Abstract

In a previous paper (SPE/PS-CIM/CHOA 97850), we presented our findings on a novel cyclic steam injection method that we developed. The Top-Injection Bottom- Production (TINBOP) method consists of injecting steam in the short string and producing fluid from the long string of a well. Our simulation study shows TINBOP increases oil recovery by 57–93% compared to that with conventional cyclic steam injection.

In this paper, we present results of our simulation study that compares TINBOP cyclic steam injection against steamflooding, using typical properties of the mature Lombardi reservoir, San Ardo field, California. The field contains heavy oil of 11 °API and insitu viscosity of 3000 cp. A 30?30?20 Cartesian model is used that represents one-eight of a 10-acre inverted 5-spot pattern.

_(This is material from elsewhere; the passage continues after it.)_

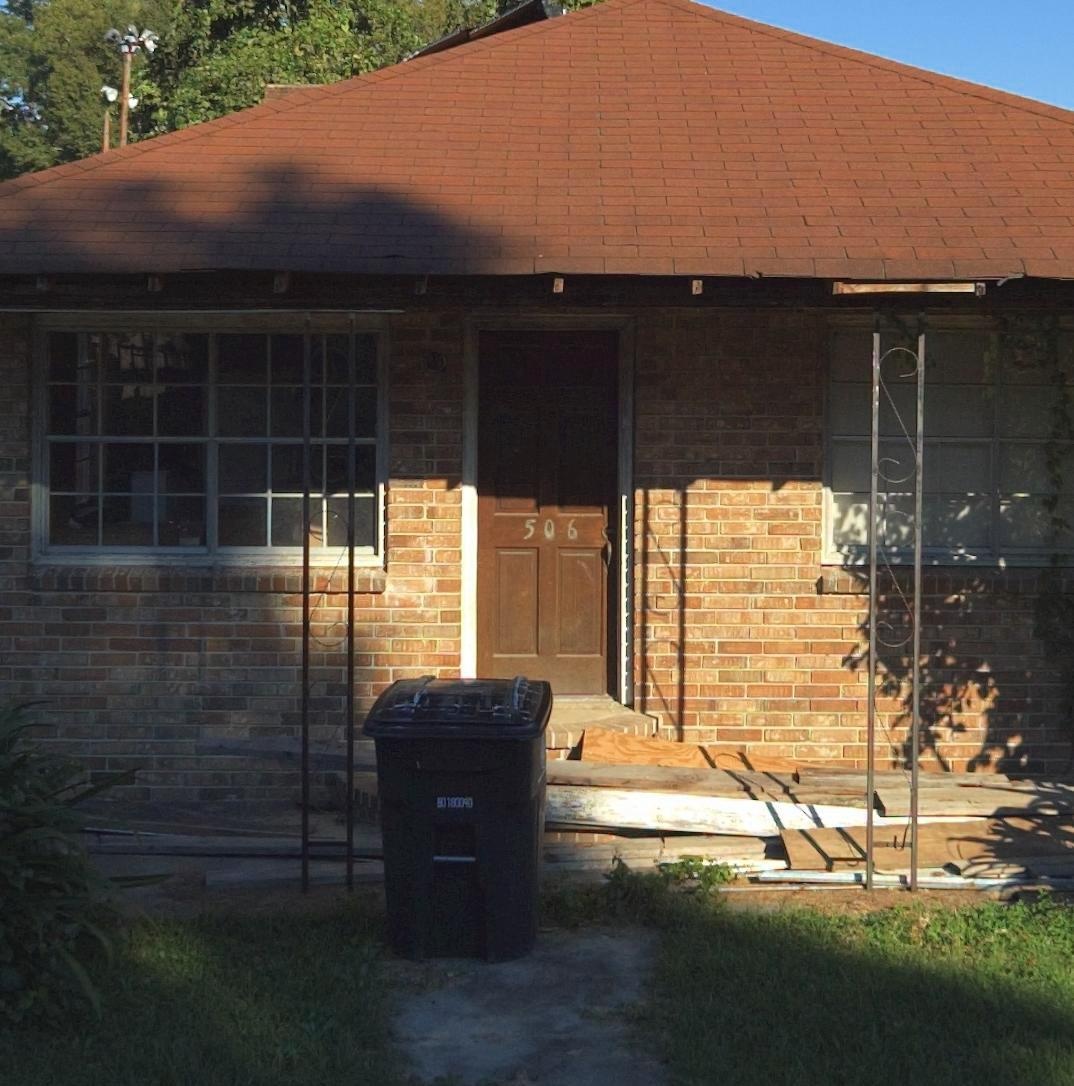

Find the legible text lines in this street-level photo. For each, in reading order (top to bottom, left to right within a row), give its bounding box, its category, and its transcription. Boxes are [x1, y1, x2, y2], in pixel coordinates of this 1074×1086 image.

[521, 516, 581, 542] StreetNumber: 506
[435, 793, 478, 812] None: 901900**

A total 37 years are simulated: 17 years under natural depletion followed by 20 years steamflooding or 20 years TINBOP (with the same amount of steam injected).

Simulation results indicate TINBOP cyclic steam injection enhances oil recovery to 76% OOIP compared to that with conventional steamflooding, 69% OOIP. The workover cost to convert an existing well to a TINBOP well appears relatively small compared to the gain in oil recovery.

Introduction

Heavy and extra-heavy oil resources are estimated to be more than 2.5 trillion STB. The vast resources of the Orinoco and Canada extra-heavy oil or bitumen regions are well documented, and offer large targets for in-situ and surface ecovery techniques. Potential recoverable heavy and extraheavy is estimated to be 856 MMSTB with current technology.

There are two forms of steam injection, steamflooding or steam drive, and cyclic steam injection or stimulation (CSS) or huff-and-puff. In steamflooding, steam is continuously injected into fixed well patterns of injection wells, while fluids are produced in designated wells. Depending on the reservoir properties and pattern, steamflooding oil recovery factor may be as high as some 60% of original oil-in-place (OOIP) [1]. In cyclic steam injection, the primary objective is to reduce the oil viscosity near the vicinity of the wellbore. Oil recovery factors with CSS are generally lower, typically less than 15% OOIP [1].

Steam Over-Ride

The main factor that adversely affects oil recovery under steamflooding is steam over-ride, particularly in mature steamfloods. As shown in Fig. 1, as a result of gravity segregation, the injected steam quickly rises to the top of the reservoir, by-passing the oil below it [1]. The steam is preferentially produced at the production well because of its significantly lower viscosity. In mature steamfloods, the overlying steam region (steam chest) may extend throughout the field. Only a thin layer of oil near the oil-steam interface is directly heated by the steam. This heated oil layer then slowly drains to the production well by gravity. Steam-override is practically unavoidable. The objective of steam management is to maximize oil recovery and minimize steam injection cost.

How can we accelerate and increase the recovery of the "cold" oil underlying the steam chest? We have developed a novel method (TINBOP) which attempts to do exactly this.